Mama Kat Thursday: Headaches

The Mama Kat topic for today is "Something that gave you a headache."

In my case, I'm going with a figurative headache. 
 The first thing that comes to mind as as a headache-giver is all the customers back when I used to work at a flower shop.
I was a floral designer, which means I made the arrangements.
I also answered the phone and dealt with customers directly over the counter---then the headaches would start.

I don't believe that old adage about "the customer always been right."  In fact, I frequently found flower buyers to have really over the top expectations far exceeding reality.

At this particular shop, we designers were all part-time and all worked different days. Only the manager worked Monday through Friday and never on Saturdays if she could help it. The rest of rotated Saturdays.
Invariably, Saturday was the favorite customer day for calling about an a billing issues or a complaints, neither of which I, simple designer, could necessarily could do much with. I was really just there to do the orders.

One Saturday in particular burns in my memory: a lady called, weeping on the phone about the floral rosary our shop had made and had sent to her father's funeral the day before.
It was made using red roses, as in this picture.

She was weeping because we hadn't sent "a proper" rosary. "It's not made right," she insisted and I distinctly remember her prattling on about the number of decas it was supposed to have and didn't.

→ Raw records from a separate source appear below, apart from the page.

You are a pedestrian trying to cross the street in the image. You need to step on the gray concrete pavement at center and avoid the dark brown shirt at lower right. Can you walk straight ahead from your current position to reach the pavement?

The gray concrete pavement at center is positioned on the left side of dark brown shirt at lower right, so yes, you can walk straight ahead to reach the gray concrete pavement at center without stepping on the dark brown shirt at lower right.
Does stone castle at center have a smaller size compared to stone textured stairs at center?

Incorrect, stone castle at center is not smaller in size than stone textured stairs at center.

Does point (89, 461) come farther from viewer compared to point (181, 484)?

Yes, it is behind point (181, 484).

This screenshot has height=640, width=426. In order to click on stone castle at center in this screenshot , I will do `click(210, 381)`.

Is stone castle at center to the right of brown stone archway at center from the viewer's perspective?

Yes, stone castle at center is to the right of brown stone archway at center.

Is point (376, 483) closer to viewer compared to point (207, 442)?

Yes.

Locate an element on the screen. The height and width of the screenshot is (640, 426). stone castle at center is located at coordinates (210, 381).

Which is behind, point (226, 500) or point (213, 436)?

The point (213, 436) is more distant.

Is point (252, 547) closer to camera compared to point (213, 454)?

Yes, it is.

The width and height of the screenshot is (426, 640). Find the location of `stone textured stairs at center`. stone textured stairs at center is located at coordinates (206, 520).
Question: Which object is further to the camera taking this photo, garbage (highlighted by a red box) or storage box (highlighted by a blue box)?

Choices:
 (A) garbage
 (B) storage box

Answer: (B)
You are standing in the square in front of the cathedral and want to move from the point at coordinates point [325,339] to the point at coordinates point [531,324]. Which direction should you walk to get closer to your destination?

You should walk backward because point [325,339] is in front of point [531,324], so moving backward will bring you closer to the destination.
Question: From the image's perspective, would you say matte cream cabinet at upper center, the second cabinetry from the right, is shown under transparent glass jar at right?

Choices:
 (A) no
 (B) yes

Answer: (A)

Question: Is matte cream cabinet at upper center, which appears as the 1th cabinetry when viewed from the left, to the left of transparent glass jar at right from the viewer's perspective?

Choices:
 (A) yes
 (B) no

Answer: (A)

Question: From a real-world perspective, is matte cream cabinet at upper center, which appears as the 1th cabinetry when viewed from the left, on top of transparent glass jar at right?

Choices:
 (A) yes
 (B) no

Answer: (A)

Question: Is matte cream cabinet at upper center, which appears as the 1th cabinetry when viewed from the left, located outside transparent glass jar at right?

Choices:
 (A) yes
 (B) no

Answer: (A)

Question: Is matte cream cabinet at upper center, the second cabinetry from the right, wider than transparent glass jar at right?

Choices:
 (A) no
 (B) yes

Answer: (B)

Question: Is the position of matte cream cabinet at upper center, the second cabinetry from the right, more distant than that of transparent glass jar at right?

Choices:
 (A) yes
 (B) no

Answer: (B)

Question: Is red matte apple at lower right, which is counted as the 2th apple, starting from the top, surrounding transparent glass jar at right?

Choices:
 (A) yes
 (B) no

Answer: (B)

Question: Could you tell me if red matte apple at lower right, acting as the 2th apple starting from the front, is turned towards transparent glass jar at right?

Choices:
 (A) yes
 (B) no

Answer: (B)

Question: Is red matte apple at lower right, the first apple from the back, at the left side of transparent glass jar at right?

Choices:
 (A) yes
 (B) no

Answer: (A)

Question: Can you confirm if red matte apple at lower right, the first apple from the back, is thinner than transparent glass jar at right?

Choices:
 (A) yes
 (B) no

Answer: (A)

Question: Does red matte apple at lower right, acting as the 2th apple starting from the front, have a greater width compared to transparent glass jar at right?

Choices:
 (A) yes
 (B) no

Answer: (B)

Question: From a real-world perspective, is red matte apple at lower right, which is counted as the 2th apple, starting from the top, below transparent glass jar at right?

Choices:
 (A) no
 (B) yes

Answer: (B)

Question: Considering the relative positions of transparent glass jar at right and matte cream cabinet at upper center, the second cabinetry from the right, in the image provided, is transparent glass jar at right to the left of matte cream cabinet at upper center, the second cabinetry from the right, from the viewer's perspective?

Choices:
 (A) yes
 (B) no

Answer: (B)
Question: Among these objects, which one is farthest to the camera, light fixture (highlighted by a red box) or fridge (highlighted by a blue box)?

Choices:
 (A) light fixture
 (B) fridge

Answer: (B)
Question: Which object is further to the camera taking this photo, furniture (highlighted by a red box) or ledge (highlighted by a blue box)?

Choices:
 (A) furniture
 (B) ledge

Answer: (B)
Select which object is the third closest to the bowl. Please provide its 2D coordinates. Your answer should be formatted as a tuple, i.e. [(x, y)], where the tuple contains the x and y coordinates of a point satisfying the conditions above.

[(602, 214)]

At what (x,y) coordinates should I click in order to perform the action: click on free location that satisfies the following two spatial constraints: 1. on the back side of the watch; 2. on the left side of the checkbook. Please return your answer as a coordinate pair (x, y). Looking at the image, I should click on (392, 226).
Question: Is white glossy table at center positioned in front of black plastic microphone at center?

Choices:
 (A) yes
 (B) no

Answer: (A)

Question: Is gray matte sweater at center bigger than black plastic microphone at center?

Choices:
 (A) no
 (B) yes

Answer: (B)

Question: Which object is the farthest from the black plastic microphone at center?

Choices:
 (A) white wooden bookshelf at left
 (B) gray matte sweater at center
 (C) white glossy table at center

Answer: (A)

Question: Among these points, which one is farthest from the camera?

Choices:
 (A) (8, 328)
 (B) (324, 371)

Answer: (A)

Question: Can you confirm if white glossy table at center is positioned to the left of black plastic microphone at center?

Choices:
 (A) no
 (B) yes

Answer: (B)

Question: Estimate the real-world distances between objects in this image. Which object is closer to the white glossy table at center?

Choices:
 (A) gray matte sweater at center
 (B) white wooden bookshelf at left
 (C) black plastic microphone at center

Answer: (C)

Apparently she'd expected the flower rosary to be an exact representation of an actual rosary, which it isn't meant to be. It's only a symbolic decoration.
She basically accused us of having sent her father into eternity without a proper rosary.
I didn't know what to say. 
I didn't know what sort of rosary had been sent.
Under a previous manager, who'd been too cheap to buy the rosary kit that was a breeze to pop rose heads into, we had to hand-make the things, wiring the rose heads together by hand.
But that manager was long gone and I didn't know where the current manager stood on the matter. They weren't ordered much, so I had no idea whether a kit type had been sent or a hand-made one.
I also had never seen a rosary kit, so I didn't even know what one ought to look like.
I was really stuck for an explanation
I could only apologize as best I could, but she didn't want her money back or anything. She just wanted us  "to know" how terrible it was that she hadn't been able to bury her father with a correct rosary, then, still weeping, hung up.

I left a note for the manager, but didn't find out until I came into work later the following week that the floral rosary sent to the funeral was, indeed, the kit type and had been done exactly as the directions dictated.
 However, I doubt any explanation would've soothed that lady.
She just expected what she expected.
She ought to have been told when she ordered it that it wasn't an actual rosary.
Ever after that, whenever I heard a floral rosary mentioned, I'd always say, "And be sure to tell them it's symbolic, not literal."